Most of the time, this Spring notwithstanding, I'm a happy person -- occasionally undone, like everybody is, by too much work and not enough time to do it -- but generally content. I have a great life, populated by wonderful people, and even in a rare phase of misery like this one, I always know how lucky that makes me, and I always try to reserve a small corner of my shriveled, pissed-off little heart to be grateful for that. I am pretty sure this week's ulcer flare-up has more to do with barely-suppressed hate than it does with anything I ate. My BFF asked today if I'd noticed that my ankles are swelling -- I hadn't, but I imagine all those pools of rage had to go somewhere. I have noticed my face looks exactly like it did the summer I had to take steroids for an injury, only I'm not taking any. (It's so awful you get that sense that even good friends don't know what to say, because what they're thinking is, "I wonder if...she knows she looks like that...Should I maybe say something?" Or would the messenger just get killed.)  I know I haven't felt good, physically, since I moved, and I don't think it was the move that did it -- it was The Crash.

There will be a new book. Hopefully. It won't be this year though, and it'll probably be a lot different than the one I started out to write, and that may be a good or bad thing.
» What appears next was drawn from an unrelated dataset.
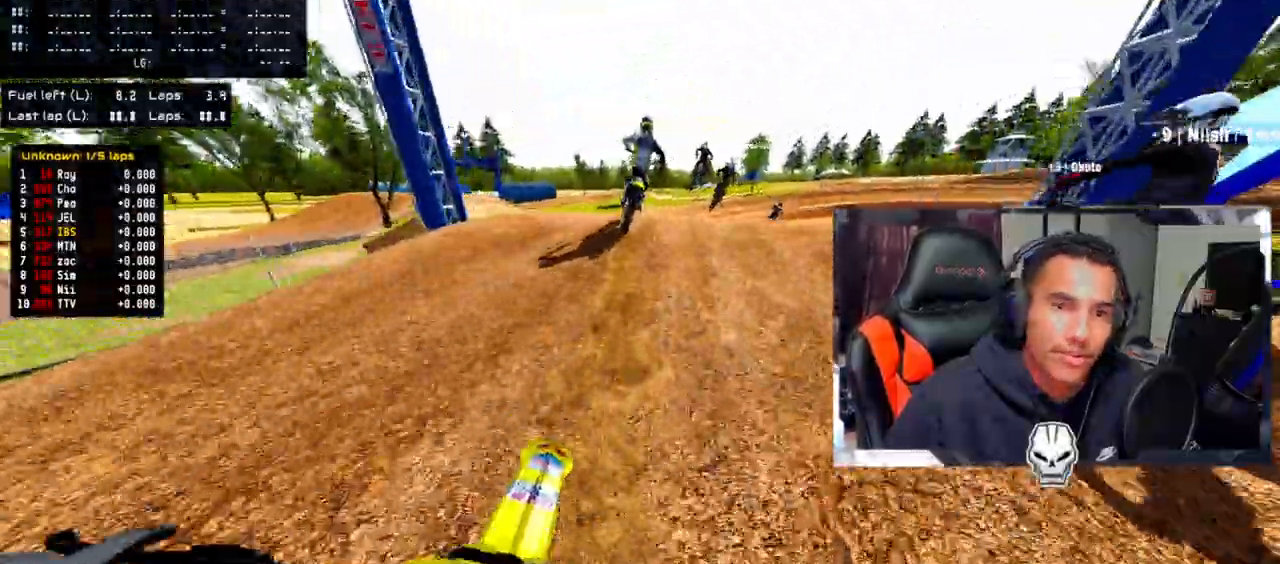
{"buttons": [], "left_stick": "center", "right_stick": "up-left", "events": [[200, "right_stick", "up"], [250, "left_stick", "center"], [317, "R2", "down"], [467, "R2", "up"], [500, "right_stick", "up-left"]]}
By the time I finish it, it might be the sort of thing you buy on a microchip and plug into your left temple for all I know. We've established I'm not exactly at the tech vanguard.

I'll probably spend some time loading those 26 relics that do exist into a format people can see. I'll back them up a little more carefully, since they're all I have to show for the last ten years.

Over time -- with a new computer and some new software equal to the task -- I'll probably become more sanguine. My family home burned to the ground halfway through college, and while it was heartbreaking at the time, I don't really miss the access to all that overwrought adolescent poetry and would-be novels. 

This time out, I'm not rebuilding my house, or my life -- there's no real flood or fire -- I'm just missing the stories, the chronicles, the records. I'm sure they're around here somewhere.

2 comments:

  1. I'm really sorry technical difficulties have kept you from making the progress you'd hoped to make. One question I have: are you getting something in place to keep the next massive virus, crash, etc. from permanently deleting your stuff? If you're not getting advice as to how to proceed, drop me a line and I can make a few suggestions.

    ReplyDelete
  2. When the book is completed I will be near the front of the line to get an autographed microchip coy to insert into the port in my left temple. I do so enjoy consuming your art.